::: SOURCE RECORDS :::

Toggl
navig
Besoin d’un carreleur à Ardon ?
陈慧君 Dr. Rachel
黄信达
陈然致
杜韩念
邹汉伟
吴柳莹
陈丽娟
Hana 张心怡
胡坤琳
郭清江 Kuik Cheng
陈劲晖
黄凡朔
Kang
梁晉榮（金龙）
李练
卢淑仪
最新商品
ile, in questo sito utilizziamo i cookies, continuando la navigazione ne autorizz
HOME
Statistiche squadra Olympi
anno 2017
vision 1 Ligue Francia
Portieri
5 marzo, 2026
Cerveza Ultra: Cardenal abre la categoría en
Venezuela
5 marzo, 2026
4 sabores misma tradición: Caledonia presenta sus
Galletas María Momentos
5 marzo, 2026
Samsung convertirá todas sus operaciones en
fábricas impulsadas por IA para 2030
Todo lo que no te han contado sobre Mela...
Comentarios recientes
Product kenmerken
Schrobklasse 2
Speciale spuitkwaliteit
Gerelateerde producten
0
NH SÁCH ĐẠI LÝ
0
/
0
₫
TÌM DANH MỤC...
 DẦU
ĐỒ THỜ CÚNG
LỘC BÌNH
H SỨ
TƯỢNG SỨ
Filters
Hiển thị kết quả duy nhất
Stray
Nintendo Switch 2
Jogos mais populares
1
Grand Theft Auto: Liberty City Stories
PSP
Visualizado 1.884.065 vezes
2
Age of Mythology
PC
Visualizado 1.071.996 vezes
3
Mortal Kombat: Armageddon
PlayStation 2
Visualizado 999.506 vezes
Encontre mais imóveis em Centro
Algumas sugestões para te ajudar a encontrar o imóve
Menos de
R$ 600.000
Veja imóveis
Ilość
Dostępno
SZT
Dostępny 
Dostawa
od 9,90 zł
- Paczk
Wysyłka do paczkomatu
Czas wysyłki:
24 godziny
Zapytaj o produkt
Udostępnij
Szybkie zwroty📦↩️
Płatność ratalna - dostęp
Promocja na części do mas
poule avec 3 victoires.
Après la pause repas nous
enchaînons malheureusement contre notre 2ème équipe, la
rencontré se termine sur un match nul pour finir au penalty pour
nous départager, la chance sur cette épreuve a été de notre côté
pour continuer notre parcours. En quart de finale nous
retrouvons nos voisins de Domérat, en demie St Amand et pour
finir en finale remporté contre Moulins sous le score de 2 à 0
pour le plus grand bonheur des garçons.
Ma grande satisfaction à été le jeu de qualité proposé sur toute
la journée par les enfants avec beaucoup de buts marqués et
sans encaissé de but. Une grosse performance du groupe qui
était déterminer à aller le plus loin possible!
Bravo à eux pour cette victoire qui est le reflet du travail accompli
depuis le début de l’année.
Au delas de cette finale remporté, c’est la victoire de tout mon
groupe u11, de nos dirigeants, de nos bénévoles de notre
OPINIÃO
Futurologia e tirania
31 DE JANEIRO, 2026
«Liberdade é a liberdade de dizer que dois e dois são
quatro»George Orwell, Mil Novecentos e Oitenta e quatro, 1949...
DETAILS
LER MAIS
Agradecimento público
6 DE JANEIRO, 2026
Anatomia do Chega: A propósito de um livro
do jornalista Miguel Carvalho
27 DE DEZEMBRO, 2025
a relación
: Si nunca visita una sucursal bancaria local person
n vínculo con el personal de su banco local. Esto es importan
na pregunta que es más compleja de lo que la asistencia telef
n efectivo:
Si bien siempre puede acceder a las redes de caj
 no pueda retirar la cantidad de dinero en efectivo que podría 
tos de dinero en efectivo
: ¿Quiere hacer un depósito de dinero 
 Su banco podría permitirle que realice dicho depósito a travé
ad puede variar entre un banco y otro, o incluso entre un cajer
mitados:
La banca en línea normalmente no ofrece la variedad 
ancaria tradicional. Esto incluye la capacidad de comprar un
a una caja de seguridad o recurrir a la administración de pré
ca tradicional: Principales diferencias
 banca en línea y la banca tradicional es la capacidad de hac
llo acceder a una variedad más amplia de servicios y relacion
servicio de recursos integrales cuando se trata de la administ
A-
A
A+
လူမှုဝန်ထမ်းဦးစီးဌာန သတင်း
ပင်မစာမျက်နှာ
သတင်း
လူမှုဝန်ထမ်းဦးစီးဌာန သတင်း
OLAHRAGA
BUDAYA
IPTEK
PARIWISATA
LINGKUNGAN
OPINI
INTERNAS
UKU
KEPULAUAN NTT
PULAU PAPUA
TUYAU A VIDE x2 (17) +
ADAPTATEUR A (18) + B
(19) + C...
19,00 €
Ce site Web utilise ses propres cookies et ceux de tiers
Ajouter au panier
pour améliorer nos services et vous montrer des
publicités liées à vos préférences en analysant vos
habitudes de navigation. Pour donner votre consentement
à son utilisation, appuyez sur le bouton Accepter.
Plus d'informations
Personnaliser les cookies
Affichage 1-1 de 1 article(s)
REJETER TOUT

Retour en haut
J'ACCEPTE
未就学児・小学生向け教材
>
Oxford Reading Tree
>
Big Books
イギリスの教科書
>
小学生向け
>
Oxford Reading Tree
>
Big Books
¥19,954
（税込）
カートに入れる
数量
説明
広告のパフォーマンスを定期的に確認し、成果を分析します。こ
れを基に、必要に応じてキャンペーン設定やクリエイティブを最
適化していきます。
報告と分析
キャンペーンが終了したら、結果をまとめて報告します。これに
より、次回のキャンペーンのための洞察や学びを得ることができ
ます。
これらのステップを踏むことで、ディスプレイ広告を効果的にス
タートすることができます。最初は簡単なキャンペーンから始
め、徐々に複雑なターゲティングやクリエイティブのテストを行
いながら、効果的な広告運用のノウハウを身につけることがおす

:::

Transcribe each entry. Leave nothing out.

Toggl
navig
Besoin d’un carreleur à Ardon ?
陈慧君 Dr. Rachel
黄信达
陈然致
杜韩念
邹汉伟
吴柳莹
陈丽娟
Hana 张心怡
胡坤琳
郭清江 Kuik Cheng
陈劲晖
黄凡朔
Kang
梁晉榮（金龙）
李练
卢淑仪
最新商品
ile, in questo sito utilizziamo i cookies, continuando la navigazione ne autorizz
HOME
Statistiche squadra Olympi
anno 2017
vision 1 Ligue Francia
Portieri
5 marzo, 2026
Cerveza Ultra: Cardenal abre la categoría en
Venezuela
5 marzo, 2026
4 sabores misma tradición: Caledonia presenta sus
Galletas María Momentos
5 marzo, 2026
Samsung convertirá todas sus operaciones en
fábricas impulsadas por IA para 2030
Todo lo que no te han contado sobre Mela...
Comentarios recientes
Product kenmerken
Schrobklasse 2
Speciale spuitkwaliteit
Gerelateerde producten
0
NH SÁCH ĐẠI LÝ
0
/
0
₫
TÌM DANH MỤC...
 DẦU
ĐỒ THỜ CÚNG
LỘC BÌNH
H SỨ
TƯỢNG SỨ
Filters
Hiển thị kết quả duy nhất
Stray
Nintendo Switch 2
Jogos mais populares
1
Grand Theft Auto: Liberty City Stories
PSP
Visualizado 1.884.065 vezes
2
Age of Mythology
PC
Visualizado 1.071.996 vezes
3
Mortal Kombat: Armageddon
PlayStation 2
Visualizado 999.506 vezes
Encontre mais imóveis em Centro
Algumas sugestões para te ajudar a encontrar o imóve
Menos de
R$ 600.000
Veja imóveis
Ilość
Dostępno
SZT
Dostępny 
Dostawa
od 9,90 zł
- Paczk
Wysyłka do paczkomatu
Czas wysyłki:
24 godziny
Zapytaj o produkt
Udostępnij
Szybkie zwroty📦↩️
Płatność ratalna - dostęp
Promocja na części do mas
poule avec 3 victoires.
Après la pause repas nous
enchaînons malheureusement contre notre 2ème équipe, la
rencontré se termine sur un match nul pour finir au penalty pour
nous départager, la chance sur cette épreuve a été de notre côté
pour continuer notre parcours. En quart de finale nous
retrouvons nos voisins de Domérat, en demie St Amand et pour
finir en finale remporté contre Moulins sous le score de 2 à 0
pour le plus grand bonheur des garçons.
Ma grande satisfaction à été le jeu de qualité proposé sur toute
la journée par les enfants avec beaucoup de buts marqués et
sans encaissé de but. Une grosse performance du groupe qui
était déterminer à aller le plus loin possible!
Bravo à eux pour cette victoire qui est le reflet du travail accompli
depuis le début de l’année.
Au delas de cette finale remporté, c’est la victoire de tout mon
groupe u11, de nos dirigeants, de nos bénévoles de notre
OPINIÃO
Futurologia e tirania
31 DE JANEIRO, 2026
«Liberdade é a liberdade de dizer que dois e dois são
quatro»George Orwell, Mil Novecentos e Oitenta e quatro, 1949...
DETAILS
LER MAIS
Agradecimento público
6 DE JANEIRO, 2026
Anatomia do Chega: A propósito de um livro
do jornalista Miguel Carvalho
27 DE DEZEMBRO, 2025
a relación
: Si nunca visita una sucursal bancaria local person
n vínculo con el personal de su banco local. Esto es importan
na pregunta que es más compleja de lo que la asistencia telef
n efectivo:
Si bien siempre puede acceder a las redes de caj
 no pueda retirar la cantidad de dinero en efectivo que podría 
tos de dinero en efectivo
: ¿Quiere hacer un depósito de dinero 
 Su banco podría permitirle que realice dicho depósito a travé
ad puede variar entre un banco y otro, o incluso entre un cajer
mitados:
La banca en línea normalmente no ofrece la variedad 
ancaria tradicional. Esto incluye la capacidad de comprar un
a una caja de seguridad o recurrir a la administración de pré
ca tradicional: Principales diferencias
 banca en línea y la banca tradicional es la capacidad de hac
llo acceder a una variedad más amplia de servicios y relacion
servicio de recursos integrales cuando se trata de la administ
A-
A
A+
လူမှုဝန်ထမ်းဦးစီးဌာန သတင်း
ပင်မစာမျက်နှာ
သတင်း
လူမှုဝန်ထမ်းဦးစီးဌာန သတင်း
OLAHRAGA
BUDAYA
IPTEK
PARIWISATA
LINGKUNGAN
OPINI
INTERNAS
UKU
KEPULAUAN NTT
PULAU PAPUA
TUYAU A VIDE x2 (17) +
ADAPTATEUR A (18) + B
(19) + C...
19,00 €
Ce site Web utilise ses propres cookies et ceux de tiers
Ajouter au panier
pour améliorer nos services et vous montrer des
publicités liées à vos préférences en analysant vos
habitudes de navigation. Pour donner votre consentement
à son utilisation, appuyez sur le bouton Accepter.
Plus d'informations
Personnaliser les cookies
Affichage 1-1 de 1 article(s)
REJETER TOUT

Retour en haut
J'ACCEPTE
未就学児・小学生向け教材
>
Oxford Reading Tree
>
Big Books
イギリスの教科書
>
小学生向け
>
Oxford Reading Tree
>
Big Books
¥19,954
（税込）
カートに入れる
数量
説明
広告のパフォーマンスを定期的に確認し、成果を分析します。こ
れを基に、必要に応じてキャンペーン設定やクリエイティブを最
適化していきます。
報告と分析
キャンペーンが終了したら、結果をまとめて報告します。これに
より、次回のキャンペーンのための洞察や学びを得ることができ
ます。
これらのステップを踏むことで、ディスプレイ広告を効果的にス
タートすることができます。最初は簡単なキャンペーンから始
め、徐々に複雑なターゲティングやクリエイティブのテストを行
いながら、効果的な広告運用のノウハウを身につけることがおす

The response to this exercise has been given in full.